Dataset entries
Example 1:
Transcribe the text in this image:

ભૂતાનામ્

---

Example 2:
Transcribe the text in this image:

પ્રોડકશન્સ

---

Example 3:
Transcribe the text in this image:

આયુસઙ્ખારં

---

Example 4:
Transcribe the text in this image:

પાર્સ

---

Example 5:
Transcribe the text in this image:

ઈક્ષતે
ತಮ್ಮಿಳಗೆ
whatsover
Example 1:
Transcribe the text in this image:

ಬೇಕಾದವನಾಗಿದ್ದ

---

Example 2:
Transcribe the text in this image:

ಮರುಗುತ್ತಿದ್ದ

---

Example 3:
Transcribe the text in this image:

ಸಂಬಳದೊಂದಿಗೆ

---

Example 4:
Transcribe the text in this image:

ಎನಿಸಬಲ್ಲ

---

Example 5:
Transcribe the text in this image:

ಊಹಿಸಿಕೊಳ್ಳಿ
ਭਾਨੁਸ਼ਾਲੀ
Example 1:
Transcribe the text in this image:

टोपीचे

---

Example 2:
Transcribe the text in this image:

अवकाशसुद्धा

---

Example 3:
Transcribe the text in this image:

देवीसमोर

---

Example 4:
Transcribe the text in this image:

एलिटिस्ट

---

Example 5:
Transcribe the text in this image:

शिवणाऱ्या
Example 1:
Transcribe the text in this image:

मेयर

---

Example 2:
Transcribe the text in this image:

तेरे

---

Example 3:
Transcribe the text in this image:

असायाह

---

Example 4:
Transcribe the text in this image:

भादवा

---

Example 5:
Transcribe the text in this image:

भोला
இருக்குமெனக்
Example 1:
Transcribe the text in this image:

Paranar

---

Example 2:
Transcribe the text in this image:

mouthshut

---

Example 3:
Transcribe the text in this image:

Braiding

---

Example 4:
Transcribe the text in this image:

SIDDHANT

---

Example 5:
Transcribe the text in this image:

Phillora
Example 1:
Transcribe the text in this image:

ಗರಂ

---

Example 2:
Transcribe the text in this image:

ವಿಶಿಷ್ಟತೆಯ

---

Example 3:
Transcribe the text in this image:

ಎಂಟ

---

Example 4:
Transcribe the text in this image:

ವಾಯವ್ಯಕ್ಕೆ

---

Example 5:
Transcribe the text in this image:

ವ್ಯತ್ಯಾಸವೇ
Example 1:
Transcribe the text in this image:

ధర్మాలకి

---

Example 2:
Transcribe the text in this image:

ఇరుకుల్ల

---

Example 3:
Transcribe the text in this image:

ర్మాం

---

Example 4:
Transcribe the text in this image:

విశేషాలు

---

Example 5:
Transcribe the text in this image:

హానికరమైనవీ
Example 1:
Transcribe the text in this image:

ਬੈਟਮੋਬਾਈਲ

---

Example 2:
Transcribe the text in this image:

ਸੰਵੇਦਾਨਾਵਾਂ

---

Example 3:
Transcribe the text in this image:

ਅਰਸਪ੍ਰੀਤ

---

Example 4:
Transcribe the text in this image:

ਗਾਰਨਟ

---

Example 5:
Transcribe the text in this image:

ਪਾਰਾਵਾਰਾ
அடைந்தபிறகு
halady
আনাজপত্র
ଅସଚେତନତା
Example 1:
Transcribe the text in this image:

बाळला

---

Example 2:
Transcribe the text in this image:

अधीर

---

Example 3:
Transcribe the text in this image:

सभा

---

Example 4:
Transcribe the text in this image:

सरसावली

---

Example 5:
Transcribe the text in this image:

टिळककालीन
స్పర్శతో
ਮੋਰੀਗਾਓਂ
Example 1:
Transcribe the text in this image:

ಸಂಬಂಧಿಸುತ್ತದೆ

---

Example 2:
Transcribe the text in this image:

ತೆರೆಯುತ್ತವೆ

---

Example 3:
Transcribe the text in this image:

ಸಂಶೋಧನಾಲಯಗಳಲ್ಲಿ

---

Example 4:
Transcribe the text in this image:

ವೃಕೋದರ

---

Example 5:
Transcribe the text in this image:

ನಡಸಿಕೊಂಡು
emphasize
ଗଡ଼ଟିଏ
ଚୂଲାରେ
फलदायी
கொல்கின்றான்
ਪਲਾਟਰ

Instructions to follow:
Print the records above again, every one, exactly as written.

Answer space:
Example 1:
Transcribe the text in this image:

ભૂતાનામ્

---

Example 2:
Transcribe the text in this image:

પ્રોડકશન્સ

---

Example 3:
Transcribe the text in this image:

આયુસઙ્ખારં

---

Example 4:
Transcribe the text in this image:

પાર્સ

---

Example 5:
Transcribe the text in this image:

ઈક્ષતે
ತಮ್ಮಿಳಗೆ
whatsover
Example 1:
Transcribe the text in this image:

ಬೇಕಾದವನಾಗಿದ್ದ

---

Example 2:
Transcribe the text in this image:

ಮರುಗುತ್ತಿದ್ದ

---

Example 3:
Transcribe the text in this image:

ಸಂಬಳದೊಂದಿಗೆ

---

Example 4:
Transcribe the text in this image:

ಎನಿಸಬಲ್ಲ

---

Example 5:
Transcribe the text in this image:

ಊಹಿಸಿಕೊಳ್ಳಿ
ਭਾਨੁਸ਼ਾਲੀ
Example 1:
Transcribe the text in this image:

टोपीचे

---

Example 2:
Transcribe the text in this image:

अवकाशसुद्धा

---

Example 3:
Transcribe the text in this image:

देवीसमोर

---

Example 4:
Transcribe the text in this image:

एलिटिस्ट

---

Example 5:
Transcribe the text in this image:

शिवणाऱ्या
Example 1:
Transcribe the text in this image:

मेयर

---

Example 2:
Transcribe the text in this image:

तेरे

---

Example 3:
Transcribe the text in this image:

असायाह

---

Example 4:
Transcribe the text in this image:

भादवा

---

Example 5:
Transcribe the text in this image:

भोला
இருக்குமெனக்
Example 1:
Transcribe the text in this image:

Paranar

---

Example 2:
Transcribe the text in this image:

mouthshut

---

Example 3:
Transcribe the text in this image:

Braiding

---

Example 4:
Transcribe the text in this image:

SIDDHANT

---

Example 5:
Transcribe the text in this image:

Phillora
Example 1:
Transcribe the text in this image:

ಗರಂ

---

Example 2:
Transcribe the text in this image:

ವಿಶಿಷ್ಟತೆಯ

---

Example 3:
Transcribe the text in this image:

ಎಂಟ

---

Example 4:
Transcribe the text in this image:

ವಾಯವ್ಯಕ್ಕೆ

---

Example 5:
Transcribe the text in this image:

ವ್ಯತ್ಯಾಸವೇ
Example 1:
Transcribe the text in this image:

ధర్మాలకి

---

Example 2:
Transcribe the text in this image:

ఇరుకుల్ల

---

Example 3:
Transcribe the text in this image:

ర్మాం

---

Example 4:
Transcribe the text in this image:

విశేషాలు

---

Example 5:
Transcribe the text in this image:

హానికరమైనవీ
Example 1:
Transcribe the text in this image:

ਬੈਟਮੋਬਾਈਲ

---

Example 2:
Transcribe the text in this image:

ਸੰਵੇਦਾਨਾਵਾਂ

---

Example 3:
Transcribe the text in this image:

ਅਰਸਪ੍ਰੀਤ

---

Example 4:
Transcribe the text in this image:

ਗਾਰਨਟ

---

Example 5:
Transcribe the text in this image:

ਪਾਰਾਵਾਰਾ
அடைந்தபிறகு
halady
আনাজপত্র
ଅସଚେତନତା
Example 1:
Transcribe the text in this image:

बाळला

---

Example 2:
Transcribe the text in this image:

अधीर

---

Example 3:
Transcribe the text in this image:

सभा

---

Example 4:
Transcribe the text in this image:

सरसावली

---

Example 5:
Transcribe the text in this image:

टिळककालीन
స్పర్శతో
ਮੋਰੀਗਾਓਂ
Example 1:
Transcribe the text in this image:

ಸಂಬಂಧಿಸುತ್ತದೆ

---

Example 2:
Transcribe the text in this image:

ತೆರೆಯುತ್ತವೆ

---

Example 3:
Transcribe the text in this image:

ಸಂಶೋಧನಾಲಯಗಳಲ್ಲಿ

---

Example 4:
Transcribe the text in this image:

ವೃಕೋದರ

---

Example 5:
Transcribe the text in this image:

ನಡಸಿಕೊಂಡು
emphasize
ଗଡ଼ଟିଏ
ଚୂଲାରେ
फलदायी
கொல்கின்றான்
ਪਲਾਟਰ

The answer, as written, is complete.